Tableau 4 : Facteurs de réduction microbienne par collage à la gélatine
Conclusion
LACO s’est donné les moyens pour proposer des méthodes d’analyse au plus juste du risque réel. L’épifluorescence permet ainsi de quantifier en 24H les levures et bactéries vivantes ou en état VNC. Cette technique est donc particulièrement adaptée à la quantification de la charge microbienne après toute technique de clarification, et ce, particulièrement avant mise en bouteilles. Embouteiller des micro-organismes pouvant avoir des conséquences fâcheuses, connaître les populations avant mise et/ou après filtration est une information précieuse et très complémentaire des résultats d’analyses œnologiques.
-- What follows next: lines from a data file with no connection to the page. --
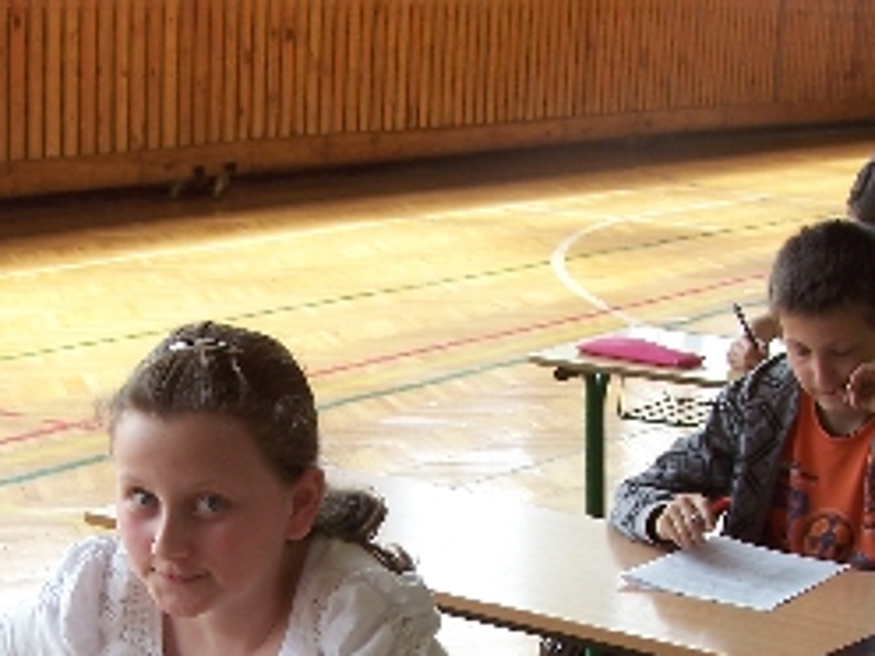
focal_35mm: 92
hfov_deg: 21.2
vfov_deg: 15.7
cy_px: 691
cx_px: 272
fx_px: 2326
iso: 64
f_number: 2.8
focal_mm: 6.3
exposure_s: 1/80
Par exemple, en cas de population microbienne élevée avant mise, une étape supplémentaire de filtration permettra d’éviter l’apparition de troubles ou dépôts en bouteilles.
Les différentes techniques de clarification ont des efficacités différentes. La micro-filtration tangentielle peut donner d’excellents résultats en terme de réduction des populations microbiennes, mais l’hygiène en sortie de filtration est capitale. Cette remarque est d’ailleurs vraie quelle que soit le type de méthode de clarification. La centrifugation est surtout efficace sur les populations de levures, réservant cette technique aux vins en sortie de vinification. La filtration sur plaque peut être d’une grande efficacité. Le choix de la porosité est déterminant, tout autant que la conduite de la filtration. Enfin le collage peut se montrer un excellent moyen pour réduire les populations, même si dans notre essai, ce sont surtout les populations de levures qui sont impactées.
Enfin, cet essai met en évidence la complémentarité de ces différentes techniques de clarification. Si certaines comme la centrifugation sont réservées à un usage particulier, d’autres comme la micro-filtration tangentielle ou la filtration sur plaques peuvent être très polyvalentes sous réserve de bien connaître leur potentiel et leur limite. Il faut ainsi être strict sur les conditions d’hygiène après filtration pour bénéficier de sa pleine efficacité en évitant les recontaminations après filtration. Et une filtration plaque à 4 µm ne sera que dégrossissante et ne pourra atteindre la même efficacité qu’une filtration à 0,65 µm ou 1,2 µm.